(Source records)
BEGIN
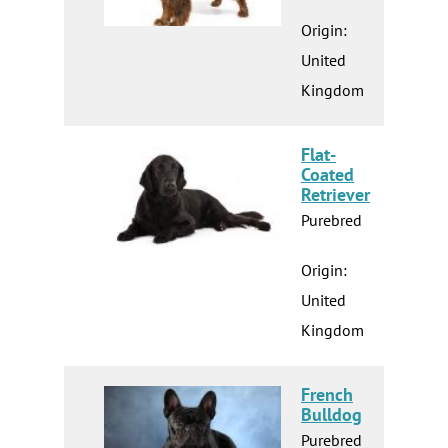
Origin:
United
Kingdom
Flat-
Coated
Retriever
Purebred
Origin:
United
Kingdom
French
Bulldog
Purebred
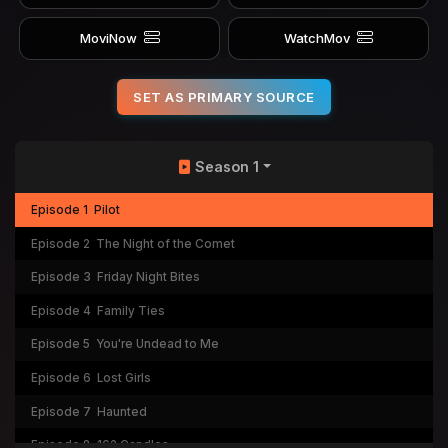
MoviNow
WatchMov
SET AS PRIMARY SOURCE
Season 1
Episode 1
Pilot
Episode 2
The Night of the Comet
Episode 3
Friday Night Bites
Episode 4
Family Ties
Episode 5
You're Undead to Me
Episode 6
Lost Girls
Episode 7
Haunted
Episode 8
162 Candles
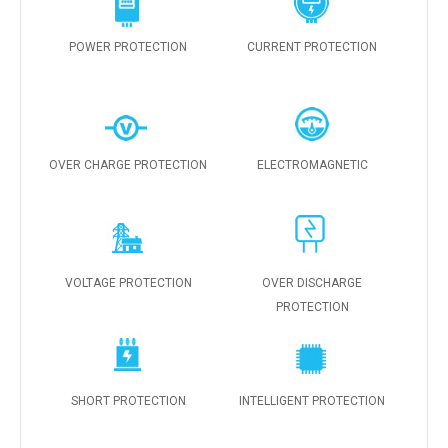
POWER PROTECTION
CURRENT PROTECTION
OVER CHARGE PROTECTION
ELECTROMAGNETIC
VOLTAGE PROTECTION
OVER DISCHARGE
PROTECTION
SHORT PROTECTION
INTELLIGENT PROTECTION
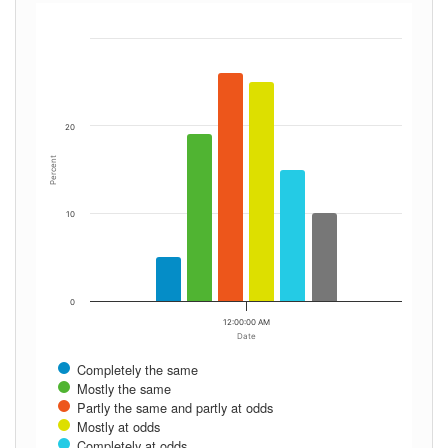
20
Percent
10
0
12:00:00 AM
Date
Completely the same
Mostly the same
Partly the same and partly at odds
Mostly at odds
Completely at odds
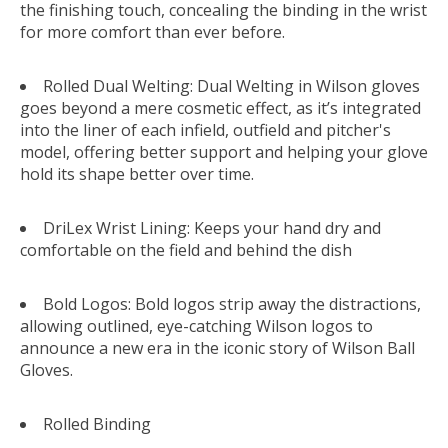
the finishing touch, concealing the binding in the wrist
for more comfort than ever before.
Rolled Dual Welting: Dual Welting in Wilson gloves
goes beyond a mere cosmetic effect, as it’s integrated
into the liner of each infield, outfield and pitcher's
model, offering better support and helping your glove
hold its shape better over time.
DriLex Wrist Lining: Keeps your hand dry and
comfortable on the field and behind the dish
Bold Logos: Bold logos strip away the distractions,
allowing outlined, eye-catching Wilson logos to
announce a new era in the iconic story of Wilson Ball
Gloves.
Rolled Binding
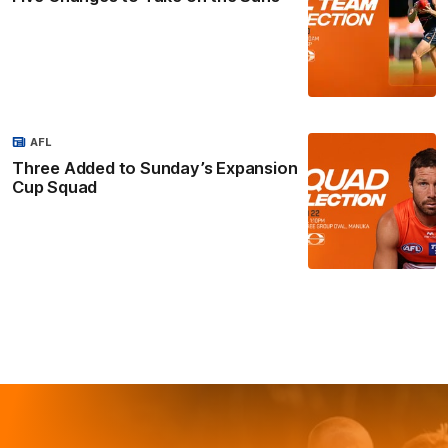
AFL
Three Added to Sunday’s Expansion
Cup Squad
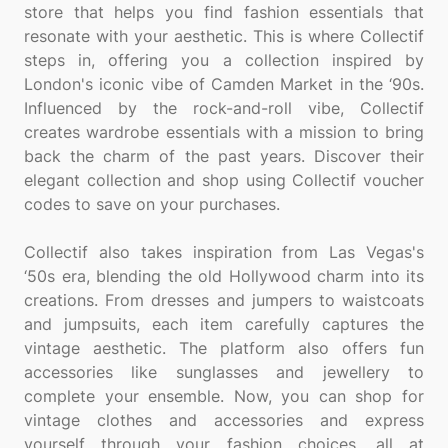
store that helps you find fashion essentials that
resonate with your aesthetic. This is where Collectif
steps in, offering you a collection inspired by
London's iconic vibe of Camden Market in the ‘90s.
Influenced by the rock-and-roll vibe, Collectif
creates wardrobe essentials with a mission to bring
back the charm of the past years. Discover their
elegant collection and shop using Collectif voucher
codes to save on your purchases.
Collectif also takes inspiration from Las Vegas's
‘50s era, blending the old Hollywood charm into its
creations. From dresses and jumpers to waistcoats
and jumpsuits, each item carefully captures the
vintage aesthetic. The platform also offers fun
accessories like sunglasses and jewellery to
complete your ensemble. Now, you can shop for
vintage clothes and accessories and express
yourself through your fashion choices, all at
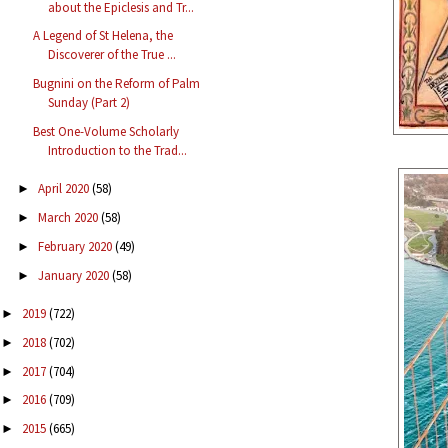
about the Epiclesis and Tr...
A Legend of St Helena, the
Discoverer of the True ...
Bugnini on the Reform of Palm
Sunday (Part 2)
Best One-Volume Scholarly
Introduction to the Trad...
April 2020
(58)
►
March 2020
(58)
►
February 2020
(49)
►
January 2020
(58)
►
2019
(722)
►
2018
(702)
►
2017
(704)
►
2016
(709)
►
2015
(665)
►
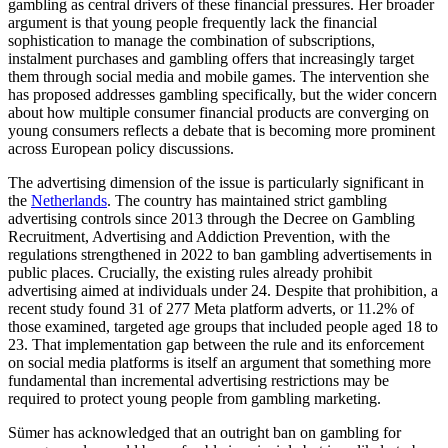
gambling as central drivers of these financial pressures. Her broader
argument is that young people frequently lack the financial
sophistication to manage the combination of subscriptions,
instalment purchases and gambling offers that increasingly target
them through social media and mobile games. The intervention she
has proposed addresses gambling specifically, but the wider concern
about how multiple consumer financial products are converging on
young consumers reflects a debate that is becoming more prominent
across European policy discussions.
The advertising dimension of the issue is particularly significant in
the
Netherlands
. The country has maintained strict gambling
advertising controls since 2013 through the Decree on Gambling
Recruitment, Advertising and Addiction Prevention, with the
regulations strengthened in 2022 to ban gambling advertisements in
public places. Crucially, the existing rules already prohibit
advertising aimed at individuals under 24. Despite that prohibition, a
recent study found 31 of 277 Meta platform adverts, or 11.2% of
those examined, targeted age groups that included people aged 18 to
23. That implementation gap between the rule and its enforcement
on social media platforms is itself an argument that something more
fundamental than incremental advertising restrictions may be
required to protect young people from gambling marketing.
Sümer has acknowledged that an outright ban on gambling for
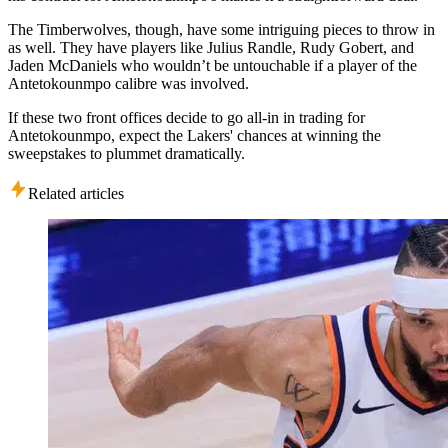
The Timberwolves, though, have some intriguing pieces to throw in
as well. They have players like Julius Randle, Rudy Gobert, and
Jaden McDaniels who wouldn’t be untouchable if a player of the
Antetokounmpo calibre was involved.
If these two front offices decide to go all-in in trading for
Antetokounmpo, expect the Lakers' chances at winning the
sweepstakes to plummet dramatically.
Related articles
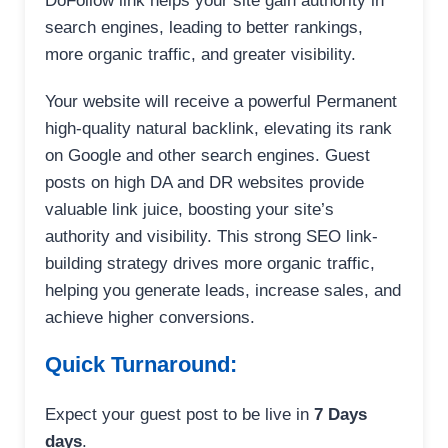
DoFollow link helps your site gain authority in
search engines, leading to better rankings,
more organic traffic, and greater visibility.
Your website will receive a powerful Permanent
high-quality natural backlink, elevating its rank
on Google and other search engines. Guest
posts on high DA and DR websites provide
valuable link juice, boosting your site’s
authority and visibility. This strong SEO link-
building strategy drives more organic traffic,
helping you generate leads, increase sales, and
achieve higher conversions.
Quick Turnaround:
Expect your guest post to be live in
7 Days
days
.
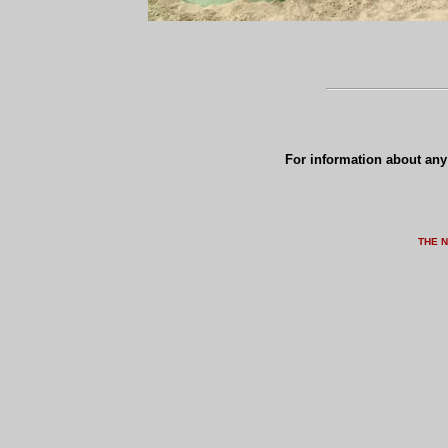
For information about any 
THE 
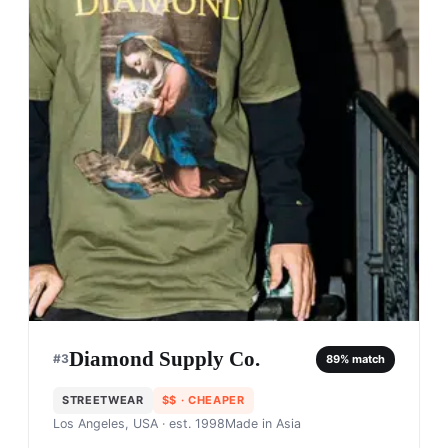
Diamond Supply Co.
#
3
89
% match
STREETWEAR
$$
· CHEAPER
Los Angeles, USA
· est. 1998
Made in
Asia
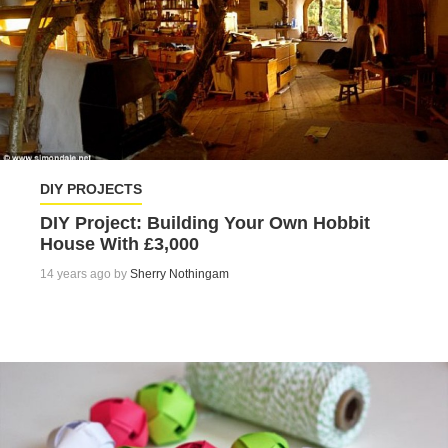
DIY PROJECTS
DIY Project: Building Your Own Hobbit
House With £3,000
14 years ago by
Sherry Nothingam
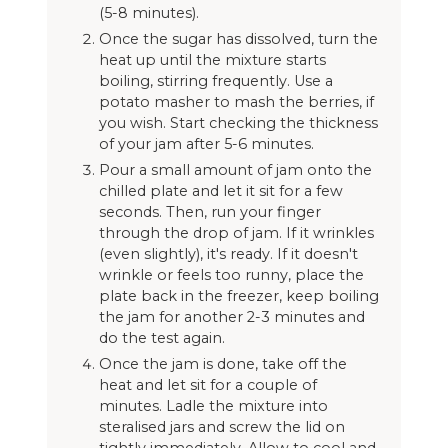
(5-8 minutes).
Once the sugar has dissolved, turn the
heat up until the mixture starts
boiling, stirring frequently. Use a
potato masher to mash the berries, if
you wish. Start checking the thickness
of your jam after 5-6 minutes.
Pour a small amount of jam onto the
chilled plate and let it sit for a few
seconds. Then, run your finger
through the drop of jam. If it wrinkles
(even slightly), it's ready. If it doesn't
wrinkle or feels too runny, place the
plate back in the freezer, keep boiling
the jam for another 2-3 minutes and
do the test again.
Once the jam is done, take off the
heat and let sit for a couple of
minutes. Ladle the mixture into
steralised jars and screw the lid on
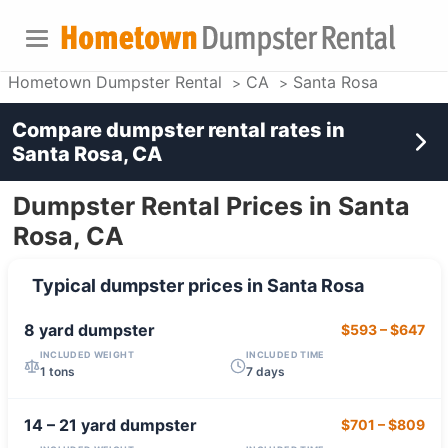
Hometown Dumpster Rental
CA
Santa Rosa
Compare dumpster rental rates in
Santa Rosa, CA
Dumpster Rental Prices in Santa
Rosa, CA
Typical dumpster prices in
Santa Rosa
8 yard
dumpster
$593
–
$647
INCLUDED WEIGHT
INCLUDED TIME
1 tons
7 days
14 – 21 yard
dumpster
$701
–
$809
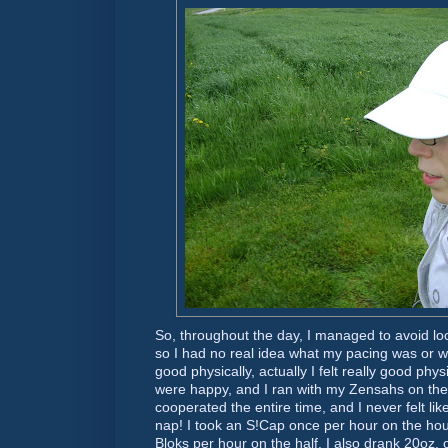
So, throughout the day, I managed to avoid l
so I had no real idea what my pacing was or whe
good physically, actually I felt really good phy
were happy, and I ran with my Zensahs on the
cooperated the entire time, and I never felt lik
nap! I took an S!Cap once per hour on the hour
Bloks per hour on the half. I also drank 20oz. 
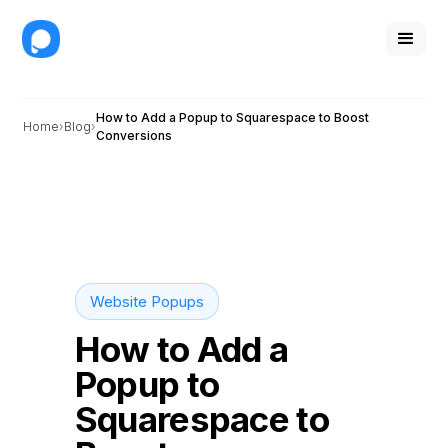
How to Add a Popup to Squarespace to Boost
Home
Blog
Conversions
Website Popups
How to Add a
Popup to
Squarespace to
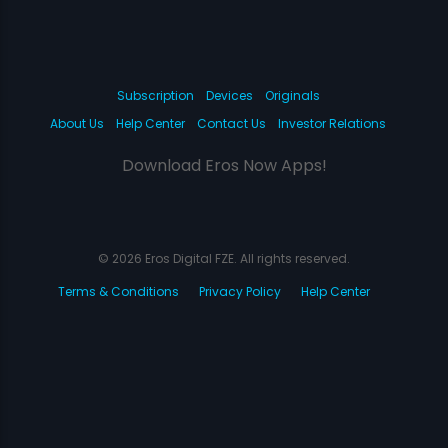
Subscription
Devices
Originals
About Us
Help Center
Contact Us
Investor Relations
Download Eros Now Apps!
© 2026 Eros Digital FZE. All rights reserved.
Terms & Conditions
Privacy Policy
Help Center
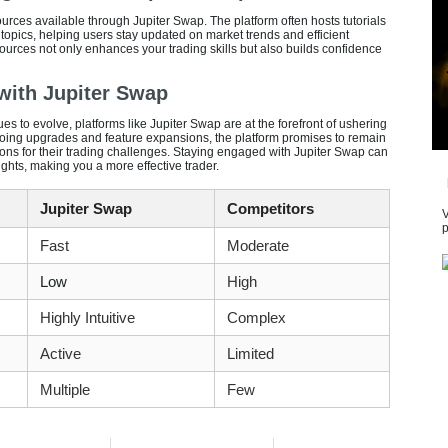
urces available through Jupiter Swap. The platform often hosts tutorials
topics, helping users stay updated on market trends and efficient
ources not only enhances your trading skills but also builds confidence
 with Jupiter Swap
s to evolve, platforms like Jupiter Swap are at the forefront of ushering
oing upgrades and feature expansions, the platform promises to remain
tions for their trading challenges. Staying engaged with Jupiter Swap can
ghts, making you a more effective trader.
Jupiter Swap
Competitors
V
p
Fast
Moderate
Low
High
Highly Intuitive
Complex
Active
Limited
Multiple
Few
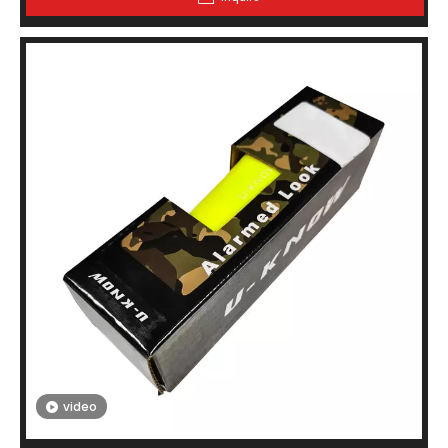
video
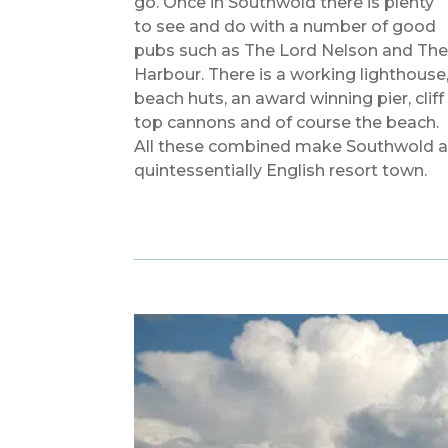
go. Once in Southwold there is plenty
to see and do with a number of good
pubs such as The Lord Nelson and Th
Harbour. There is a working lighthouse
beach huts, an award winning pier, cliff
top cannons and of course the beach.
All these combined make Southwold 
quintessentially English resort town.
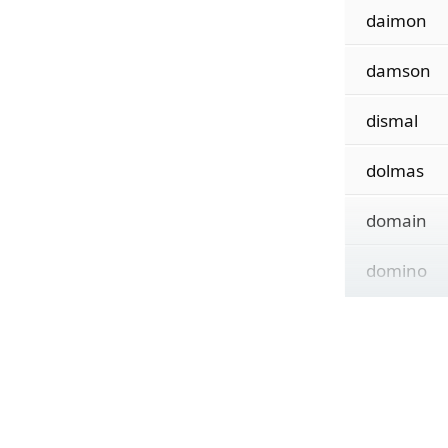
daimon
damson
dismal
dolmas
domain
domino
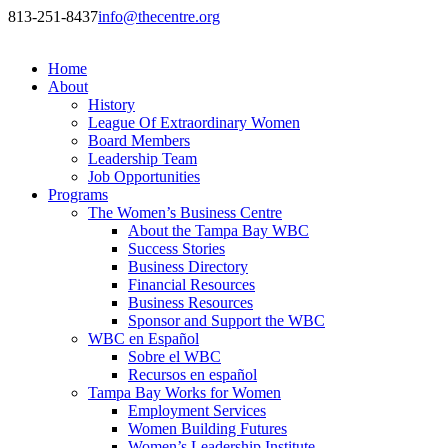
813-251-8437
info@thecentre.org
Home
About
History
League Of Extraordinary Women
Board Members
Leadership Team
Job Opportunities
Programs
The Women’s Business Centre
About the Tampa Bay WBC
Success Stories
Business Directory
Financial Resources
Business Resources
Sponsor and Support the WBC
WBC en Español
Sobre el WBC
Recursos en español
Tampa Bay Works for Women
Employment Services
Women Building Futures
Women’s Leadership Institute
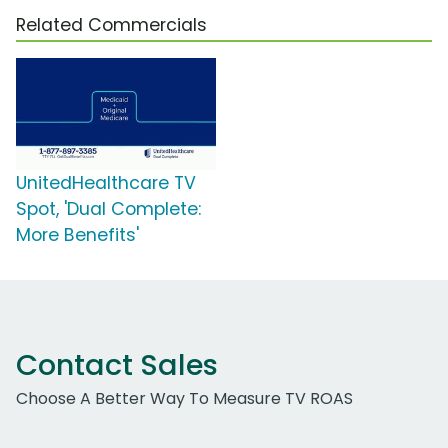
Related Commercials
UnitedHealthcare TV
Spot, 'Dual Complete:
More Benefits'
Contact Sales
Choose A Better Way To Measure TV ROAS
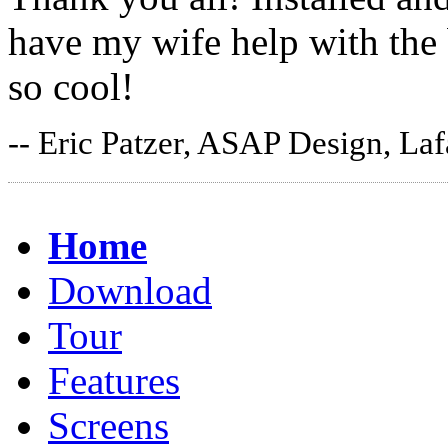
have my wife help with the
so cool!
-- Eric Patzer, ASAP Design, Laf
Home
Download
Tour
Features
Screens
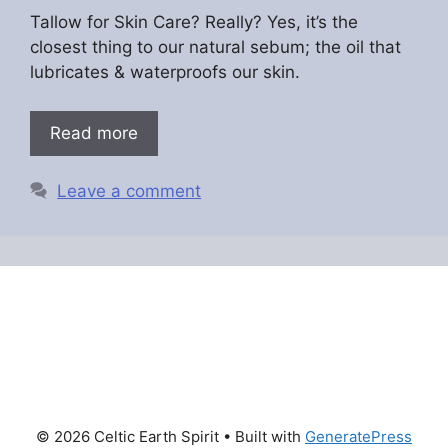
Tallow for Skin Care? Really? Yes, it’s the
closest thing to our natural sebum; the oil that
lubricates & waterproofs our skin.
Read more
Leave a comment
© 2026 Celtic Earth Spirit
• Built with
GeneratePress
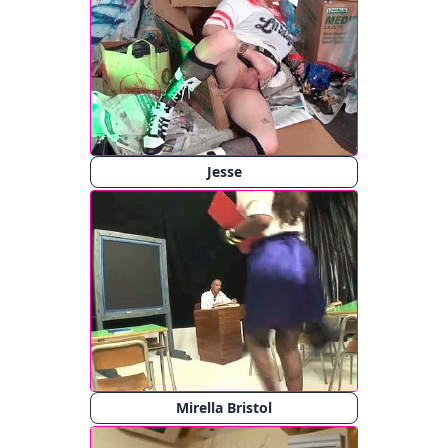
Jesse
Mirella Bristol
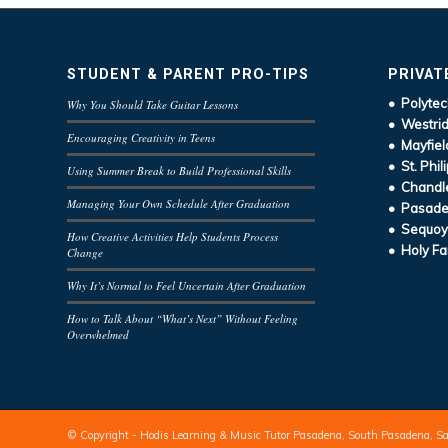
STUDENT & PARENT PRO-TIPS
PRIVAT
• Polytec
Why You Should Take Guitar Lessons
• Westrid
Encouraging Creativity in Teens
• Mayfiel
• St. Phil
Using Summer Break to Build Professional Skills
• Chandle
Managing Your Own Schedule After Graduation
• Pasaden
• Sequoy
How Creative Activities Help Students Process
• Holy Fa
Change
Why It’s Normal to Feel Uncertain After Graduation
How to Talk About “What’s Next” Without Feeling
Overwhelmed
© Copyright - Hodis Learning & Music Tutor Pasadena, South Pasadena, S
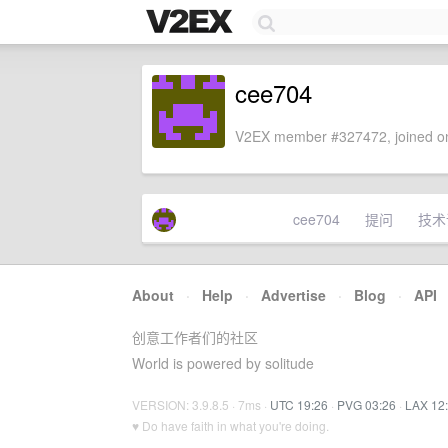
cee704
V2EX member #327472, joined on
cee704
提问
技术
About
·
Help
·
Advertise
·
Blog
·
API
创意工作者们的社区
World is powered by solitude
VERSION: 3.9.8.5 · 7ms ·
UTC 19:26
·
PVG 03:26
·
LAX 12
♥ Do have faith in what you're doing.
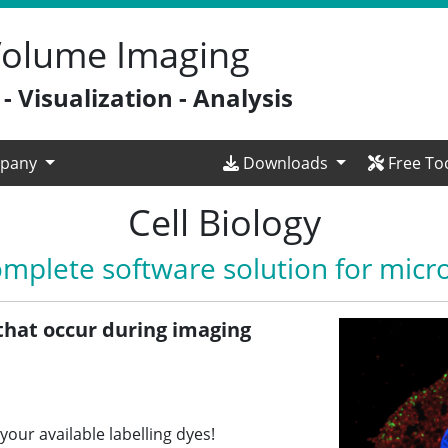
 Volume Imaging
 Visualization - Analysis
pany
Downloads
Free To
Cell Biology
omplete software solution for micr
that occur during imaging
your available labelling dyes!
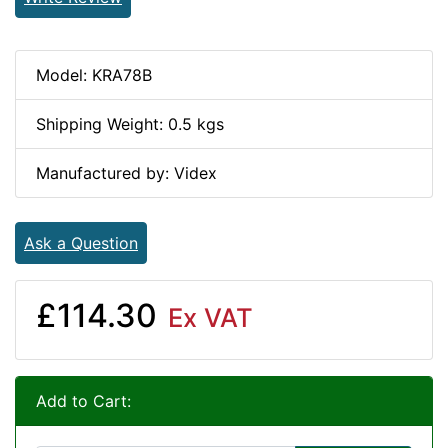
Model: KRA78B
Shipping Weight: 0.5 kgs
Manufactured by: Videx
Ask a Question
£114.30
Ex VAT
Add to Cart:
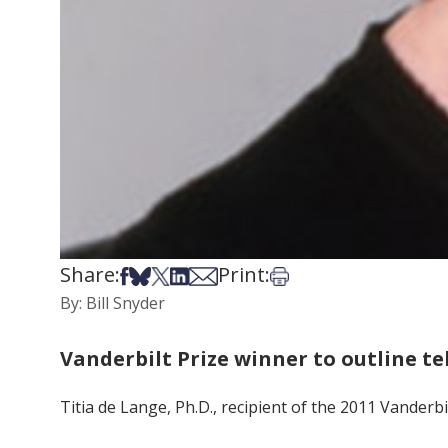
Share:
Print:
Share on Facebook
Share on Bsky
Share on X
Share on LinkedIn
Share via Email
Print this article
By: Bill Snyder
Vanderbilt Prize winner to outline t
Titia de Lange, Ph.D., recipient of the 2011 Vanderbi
END
• _WHAT TO DO_
Repeat the lines from the line containing "gambling as central" to the line containing "public places. Crucially, the", both included.

• _SOLUTION BELOW_
gambling as central drivers of these financial pressures. Her broader
argument is that young people frequently lack the financial
sophistication to manage the combination of subscriptions,
instalment purchases and gambling offers that increasingly target
them through social media and mobile games. The intervention she
has proposed addresses gambling specifically, but the wider concern
about how multiple consumer financial products are converging on
young consumers reflects a debate that is becoming more prominent
across European policy discussions.
The advertising dimension of the issue is particularly significant in
the
Netherlands
. The country has maintained strict gambling
advertising controls since 2013 through the Decree on Gambling
Recruitment, Advertising and Addiction Prevention, with the
regulations strengthened in 2022 to ban gambling advertisements in
public places. Crucially, the existing rules already prohibit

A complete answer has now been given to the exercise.